= WHAT YOU ARE ASKED TO DO =
Copy the entries below exactly. Images do not belong in the copy.

DATA PROVIDED Block Start

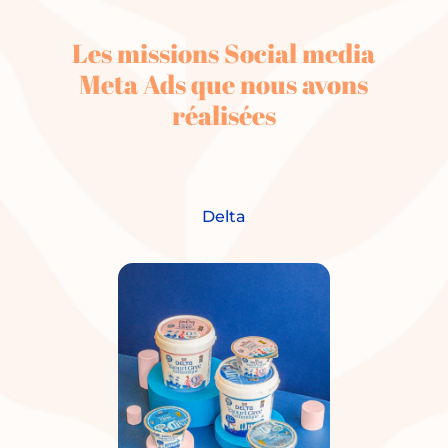
Les missions Social media
Meta Ads que nous avons
réalisées
Delta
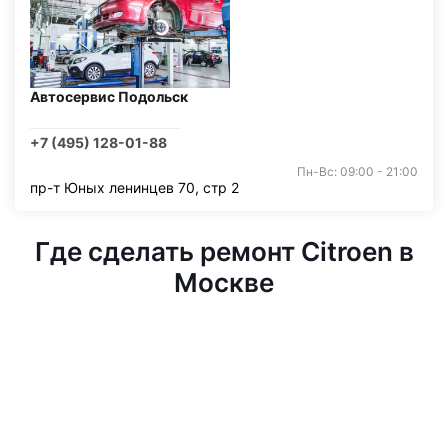
Автосервис Подольск
+7 (495) 128-01-88
Пн-Вс: 09:00 - 21:00
пр-т Юных ленинцев 70, стр 2
Где сделать ремонт Citroen в
Москве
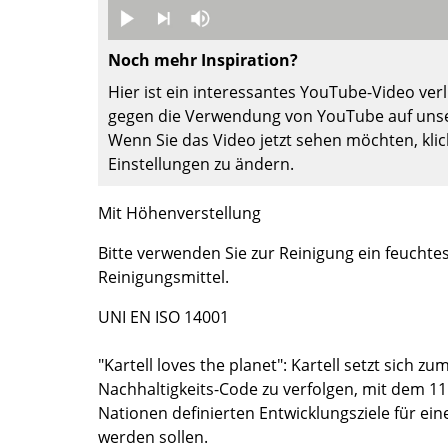
Farbwelten
Das Original
Noch mehr Inspiration?
Geschenkideen
Hier ist ein interessantes YouTube-Video verli
gegen die Verwendung von YouTube auf unse
ervice
Wenn Sie das Video jetzt sehen möchten, klic
ontakt
Einstellungen zu ändern.
ezahlung
Mit Höhenverstellung
ersand
AQ
Bitte verwenden Sie zur Reinigung ein feuchte
ückgabe & Umtausch
Reinigungsmittel.
sere Vorteile auf einen Blick
UNI EN ISO 14001
GB
atenschutz
"Kartell loves the planet": Kartell setzt sich zu
Nachhaltigkeits-Code zu verfolgen, mit dem 11
Nationen definierten Entwicklungsziele für ein
Projektplanung
werden sollen.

DATA PROVIDED Block End

= ANSWER SPACE =
Les missions Social media
Meta Ads que nous avons
réalisées
Delta
Автосервис Подольск
+7 (495) 128-01-88
Пн-Вс: 09:00 - 21:00
пр-т Юных ленинцев 70, стр 2
Где сделать ремонт Citroen в
Москве
Farbwelten
Das Original
Noch mehr Inspiration?
Geschenkideen
Hier ist ein interessantes YouTube-Video verli
gegen die Verwendung von YouTube auf unse
ervice
Wenn Sie das Video jetzt sehen möchten, klic
ontakt
Einstellungen zu ändern.
ezahlung
Mit Höhenverstellung
ersand
AQ
Bitte verwenden Sie zur Reinigung ein feuchte
ückgabe & Umtausch
Reinigungsmittel.
sere Vorteile auf einen Blick
UNI EN ISO 14001
GB
atenschutz
"Kartell loves the planet": Kartell setzt sich zu
Nachhaltigkeits-Code zu verfolgen, mit dem 11
Nationen definierten Entwicklungsziele für ein
Projektplanung
werden sollen.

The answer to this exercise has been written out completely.